Well if it is then John has a larger problem than a timeline.  Isaiah seems to be talking about something else.  The passage 52:13 to 53:12 is known widely as the "suffering servant" passage.  It is the fourth, last, and longest of the "Servant Songs."  What is its subject?

Most of the early Christian community saw Jesus as the lamb Isaiah writes about.  But it is a far reach, though an understandable one for the young movement of the "People of the Way" on the way to being Christians.  The upstart movement of mostly Jews needed something to persuade others that its new beliefs connected with the enduring Judaic tradition. 

Isaiah may not foresee Jesus but gives instead a dispirited Israel in exile hope for their return from exile and the oracle (prophecy) that they who will be redeemed will bring, through Israel, redemption to the other nations.

The "suffering servant" of Chapter 52, verse 13 is Israel, as in context of the chapter is clear.  Israel will not only survive its suffering but also "prosper" and grow "like a root out of dry ground" though "despised and rejected" and "held of no account."  Israel's suffering will serve as atonement for the sins of all the nations by modeling the people of God.

This is probably a new way for you to read Isaiah 53; we are used to hearing quite a different meaning during Advent every year.  But this is the one that does not bear the weight of early Christian propaganda, as well-meaning and necessary as it may have been to sustain the movement.

So if Isaiah does not provide the foundation for our Christian expectation of Jesus as the Lamb of God; if John has twisted round history to make a theological point now under suspicion; is Revelation's claim that the Lion of Judah becomes the Lamb of God a reasonable one?

I think so.  Perhaps not in the way of Christian expectation, but then when has God ever conformed to what mortals expect?  Maybe it should worry us when we are able to anticipate what we get.

The Lion King of Judah seems to often surprise us, and probably as a historical reality at no greater moment than when he became a Lamb, a lamb lying down before his enemies rather than fight or run from them.  He did so not to accomplish some mystical heaven bound leap but to encourage us to follow in a much more earthly way.

The Lamb King, I will call him, lay down because God told him it was the way to fulfill himself and bring redemption to others.  Those who would follow his path to listen for God's voice within their own would escape their exile and find redemption for their own lives.  Quite in a similar way as Isaiah told Israel that their suffering in exile would end and their lives would become paths by which others would end their own suffering.

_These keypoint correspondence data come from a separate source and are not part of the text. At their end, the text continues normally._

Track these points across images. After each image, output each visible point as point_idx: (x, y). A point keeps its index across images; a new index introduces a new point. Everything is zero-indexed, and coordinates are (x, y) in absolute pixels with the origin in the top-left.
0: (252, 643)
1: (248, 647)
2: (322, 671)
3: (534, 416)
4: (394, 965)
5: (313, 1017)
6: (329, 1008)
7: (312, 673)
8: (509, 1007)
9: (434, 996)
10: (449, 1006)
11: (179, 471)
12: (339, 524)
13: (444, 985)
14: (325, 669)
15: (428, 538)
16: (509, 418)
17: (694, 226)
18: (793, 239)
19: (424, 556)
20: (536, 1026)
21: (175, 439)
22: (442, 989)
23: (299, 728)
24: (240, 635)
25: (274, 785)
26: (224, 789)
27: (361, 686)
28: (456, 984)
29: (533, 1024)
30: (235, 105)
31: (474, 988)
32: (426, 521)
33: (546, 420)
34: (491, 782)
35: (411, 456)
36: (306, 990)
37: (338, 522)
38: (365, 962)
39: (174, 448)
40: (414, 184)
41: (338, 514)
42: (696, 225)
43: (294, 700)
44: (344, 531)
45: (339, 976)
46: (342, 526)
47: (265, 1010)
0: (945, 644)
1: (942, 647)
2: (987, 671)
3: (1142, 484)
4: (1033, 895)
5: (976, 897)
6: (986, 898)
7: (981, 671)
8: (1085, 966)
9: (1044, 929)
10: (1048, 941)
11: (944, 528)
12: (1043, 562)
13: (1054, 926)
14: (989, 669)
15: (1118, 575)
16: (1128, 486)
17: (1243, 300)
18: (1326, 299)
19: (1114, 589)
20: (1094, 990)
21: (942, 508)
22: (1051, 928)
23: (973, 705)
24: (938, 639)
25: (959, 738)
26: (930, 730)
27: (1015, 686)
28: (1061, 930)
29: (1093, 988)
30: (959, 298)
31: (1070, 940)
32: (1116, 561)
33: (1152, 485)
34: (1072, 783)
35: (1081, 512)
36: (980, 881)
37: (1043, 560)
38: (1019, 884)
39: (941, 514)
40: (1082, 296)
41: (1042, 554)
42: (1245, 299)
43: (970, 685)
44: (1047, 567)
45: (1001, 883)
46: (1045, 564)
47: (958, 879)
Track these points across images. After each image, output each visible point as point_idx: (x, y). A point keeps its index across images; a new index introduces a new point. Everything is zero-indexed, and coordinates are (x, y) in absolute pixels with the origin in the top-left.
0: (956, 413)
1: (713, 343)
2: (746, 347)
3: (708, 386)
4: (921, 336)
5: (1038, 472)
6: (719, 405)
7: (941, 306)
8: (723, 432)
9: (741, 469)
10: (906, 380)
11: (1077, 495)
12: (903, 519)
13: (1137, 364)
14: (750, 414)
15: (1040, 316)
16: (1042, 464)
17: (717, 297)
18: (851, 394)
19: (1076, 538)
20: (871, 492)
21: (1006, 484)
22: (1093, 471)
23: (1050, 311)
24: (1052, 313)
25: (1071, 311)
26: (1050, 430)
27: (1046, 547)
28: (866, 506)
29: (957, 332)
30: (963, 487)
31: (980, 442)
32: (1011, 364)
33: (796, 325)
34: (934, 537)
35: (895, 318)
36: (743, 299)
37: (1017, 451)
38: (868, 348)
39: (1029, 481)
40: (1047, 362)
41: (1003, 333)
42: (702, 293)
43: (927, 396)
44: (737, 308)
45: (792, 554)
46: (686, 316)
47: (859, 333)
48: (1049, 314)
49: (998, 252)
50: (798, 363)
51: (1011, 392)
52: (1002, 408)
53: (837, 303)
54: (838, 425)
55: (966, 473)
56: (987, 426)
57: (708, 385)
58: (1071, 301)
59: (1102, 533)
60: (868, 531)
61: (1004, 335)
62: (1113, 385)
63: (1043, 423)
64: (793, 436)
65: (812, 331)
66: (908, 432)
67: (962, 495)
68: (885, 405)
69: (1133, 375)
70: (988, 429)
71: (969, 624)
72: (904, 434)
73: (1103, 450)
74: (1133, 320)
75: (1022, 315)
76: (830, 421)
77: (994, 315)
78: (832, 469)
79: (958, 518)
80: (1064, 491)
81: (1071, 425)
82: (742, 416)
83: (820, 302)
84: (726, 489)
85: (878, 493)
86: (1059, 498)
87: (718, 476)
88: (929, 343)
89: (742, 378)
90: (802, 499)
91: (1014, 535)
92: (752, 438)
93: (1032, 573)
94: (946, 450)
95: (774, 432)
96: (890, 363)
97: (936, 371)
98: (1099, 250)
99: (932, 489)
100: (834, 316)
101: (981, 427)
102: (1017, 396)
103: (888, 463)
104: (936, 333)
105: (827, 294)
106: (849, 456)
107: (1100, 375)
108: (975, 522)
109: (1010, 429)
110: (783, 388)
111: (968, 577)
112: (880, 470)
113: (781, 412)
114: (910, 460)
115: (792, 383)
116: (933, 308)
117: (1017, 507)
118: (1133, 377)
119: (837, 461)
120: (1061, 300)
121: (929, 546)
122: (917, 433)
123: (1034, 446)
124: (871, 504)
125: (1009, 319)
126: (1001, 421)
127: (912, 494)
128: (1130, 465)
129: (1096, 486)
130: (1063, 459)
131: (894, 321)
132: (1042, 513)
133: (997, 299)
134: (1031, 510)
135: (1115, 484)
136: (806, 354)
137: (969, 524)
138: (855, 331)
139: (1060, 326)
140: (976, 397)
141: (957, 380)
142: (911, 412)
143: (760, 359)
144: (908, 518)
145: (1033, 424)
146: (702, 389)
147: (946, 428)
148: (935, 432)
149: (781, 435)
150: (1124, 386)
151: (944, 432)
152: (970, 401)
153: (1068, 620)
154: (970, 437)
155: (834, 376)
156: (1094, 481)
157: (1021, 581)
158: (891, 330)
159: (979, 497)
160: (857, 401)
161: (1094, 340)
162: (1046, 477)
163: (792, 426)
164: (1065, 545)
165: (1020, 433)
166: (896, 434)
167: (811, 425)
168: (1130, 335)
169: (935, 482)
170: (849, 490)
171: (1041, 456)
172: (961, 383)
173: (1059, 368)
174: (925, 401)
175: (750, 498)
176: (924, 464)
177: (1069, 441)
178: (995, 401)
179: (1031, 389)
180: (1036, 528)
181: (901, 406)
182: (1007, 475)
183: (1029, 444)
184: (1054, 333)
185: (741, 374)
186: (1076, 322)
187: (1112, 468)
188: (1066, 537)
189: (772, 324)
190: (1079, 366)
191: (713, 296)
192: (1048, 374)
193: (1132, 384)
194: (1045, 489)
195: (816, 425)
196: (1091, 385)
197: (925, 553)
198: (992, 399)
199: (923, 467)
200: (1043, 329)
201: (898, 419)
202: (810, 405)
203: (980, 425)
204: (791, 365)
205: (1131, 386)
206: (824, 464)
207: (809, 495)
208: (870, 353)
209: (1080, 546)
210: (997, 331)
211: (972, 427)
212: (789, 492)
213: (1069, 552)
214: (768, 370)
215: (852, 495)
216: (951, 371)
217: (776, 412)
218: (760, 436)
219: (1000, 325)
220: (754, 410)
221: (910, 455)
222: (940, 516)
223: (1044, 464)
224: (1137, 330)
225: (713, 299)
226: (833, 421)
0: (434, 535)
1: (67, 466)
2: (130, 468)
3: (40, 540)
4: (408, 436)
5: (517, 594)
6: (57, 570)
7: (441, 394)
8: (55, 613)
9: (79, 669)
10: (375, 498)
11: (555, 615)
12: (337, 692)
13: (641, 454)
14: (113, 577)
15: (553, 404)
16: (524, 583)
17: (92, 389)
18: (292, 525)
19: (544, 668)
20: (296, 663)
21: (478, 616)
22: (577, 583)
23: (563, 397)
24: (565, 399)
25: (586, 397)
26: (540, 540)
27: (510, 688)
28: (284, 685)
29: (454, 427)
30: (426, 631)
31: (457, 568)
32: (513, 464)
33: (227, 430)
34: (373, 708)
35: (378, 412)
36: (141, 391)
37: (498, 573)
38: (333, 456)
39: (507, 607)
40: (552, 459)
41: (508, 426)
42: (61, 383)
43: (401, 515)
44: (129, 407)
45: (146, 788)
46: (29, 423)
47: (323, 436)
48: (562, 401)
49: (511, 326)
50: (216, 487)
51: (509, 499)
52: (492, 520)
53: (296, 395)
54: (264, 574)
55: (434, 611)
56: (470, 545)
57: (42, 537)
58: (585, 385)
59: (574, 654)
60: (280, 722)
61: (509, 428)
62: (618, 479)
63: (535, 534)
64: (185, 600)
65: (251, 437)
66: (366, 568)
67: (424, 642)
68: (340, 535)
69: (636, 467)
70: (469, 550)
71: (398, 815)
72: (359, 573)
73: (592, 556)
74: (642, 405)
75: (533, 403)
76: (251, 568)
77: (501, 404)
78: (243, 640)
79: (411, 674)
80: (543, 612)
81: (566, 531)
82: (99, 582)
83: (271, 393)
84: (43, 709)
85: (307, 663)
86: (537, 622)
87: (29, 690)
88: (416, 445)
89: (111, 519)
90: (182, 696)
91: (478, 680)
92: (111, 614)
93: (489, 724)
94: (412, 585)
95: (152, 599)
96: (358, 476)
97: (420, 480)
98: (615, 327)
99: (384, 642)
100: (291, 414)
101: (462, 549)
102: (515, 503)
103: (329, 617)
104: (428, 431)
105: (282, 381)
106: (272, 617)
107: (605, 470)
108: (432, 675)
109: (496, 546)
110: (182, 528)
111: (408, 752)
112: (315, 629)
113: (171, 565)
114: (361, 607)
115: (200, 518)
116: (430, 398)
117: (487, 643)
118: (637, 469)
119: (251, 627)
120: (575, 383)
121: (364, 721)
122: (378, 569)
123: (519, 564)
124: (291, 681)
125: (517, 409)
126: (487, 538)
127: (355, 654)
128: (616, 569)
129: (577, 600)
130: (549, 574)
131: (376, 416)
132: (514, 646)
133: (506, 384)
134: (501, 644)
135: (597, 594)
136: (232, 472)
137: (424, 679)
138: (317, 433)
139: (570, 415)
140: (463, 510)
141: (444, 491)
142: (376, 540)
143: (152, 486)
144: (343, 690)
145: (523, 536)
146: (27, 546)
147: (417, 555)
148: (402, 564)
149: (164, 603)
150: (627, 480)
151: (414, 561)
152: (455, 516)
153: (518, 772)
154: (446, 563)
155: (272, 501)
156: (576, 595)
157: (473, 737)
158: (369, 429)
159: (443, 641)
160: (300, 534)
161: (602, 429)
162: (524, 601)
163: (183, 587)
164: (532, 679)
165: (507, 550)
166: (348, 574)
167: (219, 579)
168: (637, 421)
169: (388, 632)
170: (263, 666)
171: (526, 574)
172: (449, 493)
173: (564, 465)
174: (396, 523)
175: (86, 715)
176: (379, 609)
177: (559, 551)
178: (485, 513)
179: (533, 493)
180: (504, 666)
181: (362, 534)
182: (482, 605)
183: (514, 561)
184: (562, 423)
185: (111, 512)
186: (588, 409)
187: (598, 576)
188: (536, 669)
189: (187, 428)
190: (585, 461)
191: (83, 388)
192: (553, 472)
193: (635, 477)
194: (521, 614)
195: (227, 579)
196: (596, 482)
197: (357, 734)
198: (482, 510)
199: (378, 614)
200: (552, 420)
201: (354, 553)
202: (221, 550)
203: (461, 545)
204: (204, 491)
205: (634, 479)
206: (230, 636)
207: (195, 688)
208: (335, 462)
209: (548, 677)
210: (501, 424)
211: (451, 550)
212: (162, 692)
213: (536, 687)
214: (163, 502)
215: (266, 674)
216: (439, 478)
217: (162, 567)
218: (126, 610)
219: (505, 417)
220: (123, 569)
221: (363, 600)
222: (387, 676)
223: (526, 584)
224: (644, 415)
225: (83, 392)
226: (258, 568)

Hmm!  Maybe Isaiah did prophesy the coming of the Lamb of God as more than Israel rising; maybe he foresees the rising of one who would do for each person what Israel would do for nations.  It is a reach but not as far a reach as the tortured expectations of our Johns, of either gospel or Revelation.

This is how I see it - not what I expected but when doesn't God surprise me.  Amen.